» PROVIDED ENTRIES:
------------------------------------
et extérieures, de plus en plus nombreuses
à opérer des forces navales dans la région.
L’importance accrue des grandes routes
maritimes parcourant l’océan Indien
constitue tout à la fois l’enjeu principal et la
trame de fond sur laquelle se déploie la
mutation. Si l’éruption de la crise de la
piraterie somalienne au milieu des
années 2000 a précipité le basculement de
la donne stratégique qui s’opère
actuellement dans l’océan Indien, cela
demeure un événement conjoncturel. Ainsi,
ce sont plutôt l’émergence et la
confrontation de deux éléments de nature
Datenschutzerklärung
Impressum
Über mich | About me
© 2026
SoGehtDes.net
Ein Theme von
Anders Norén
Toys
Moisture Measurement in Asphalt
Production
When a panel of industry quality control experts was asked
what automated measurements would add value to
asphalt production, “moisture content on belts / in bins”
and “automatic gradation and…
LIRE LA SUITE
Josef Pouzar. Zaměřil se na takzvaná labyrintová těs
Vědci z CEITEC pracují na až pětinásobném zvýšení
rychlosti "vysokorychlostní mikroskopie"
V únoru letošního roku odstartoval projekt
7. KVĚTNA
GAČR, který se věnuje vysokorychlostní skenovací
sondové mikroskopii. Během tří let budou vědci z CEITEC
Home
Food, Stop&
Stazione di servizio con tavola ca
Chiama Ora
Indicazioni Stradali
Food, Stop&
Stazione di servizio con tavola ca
------------------------------------
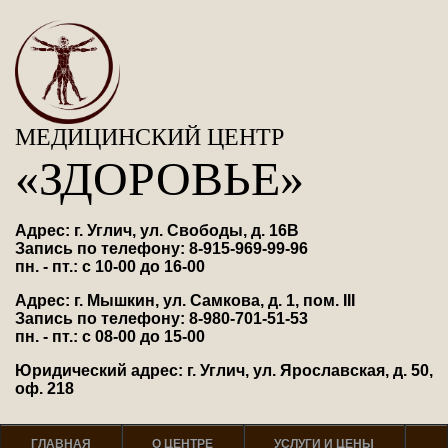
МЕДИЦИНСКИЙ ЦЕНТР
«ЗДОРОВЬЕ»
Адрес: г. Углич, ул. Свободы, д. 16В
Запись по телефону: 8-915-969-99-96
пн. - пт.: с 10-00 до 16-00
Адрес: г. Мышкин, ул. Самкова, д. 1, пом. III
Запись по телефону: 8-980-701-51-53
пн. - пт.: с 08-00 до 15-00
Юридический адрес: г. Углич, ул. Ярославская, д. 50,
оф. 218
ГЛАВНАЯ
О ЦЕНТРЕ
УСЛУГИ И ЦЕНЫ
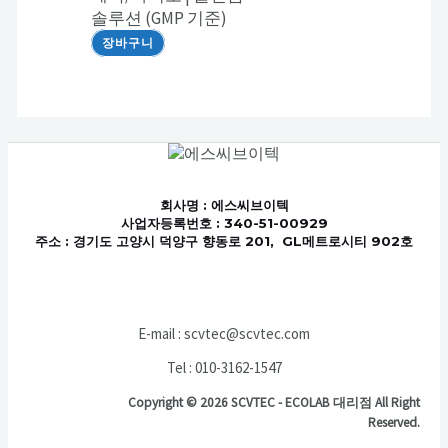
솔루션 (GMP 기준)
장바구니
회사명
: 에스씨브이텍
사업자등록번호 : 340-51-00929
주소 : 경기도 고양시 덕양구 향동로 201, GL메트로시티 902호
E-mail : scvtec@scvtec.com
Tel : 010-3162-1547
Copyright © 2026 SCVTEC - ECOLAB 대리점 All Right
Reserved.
------------------------------------
» WORK INSTRUCTIONS: Find the word "vysokorychlostní" in the entries. Copy each line that holds it.

» EXERCISE RESPONSE:
rychlosti "vysokorychlostní mikroskopie"
GAČR, který se věnuje vysokorychlostní skenovací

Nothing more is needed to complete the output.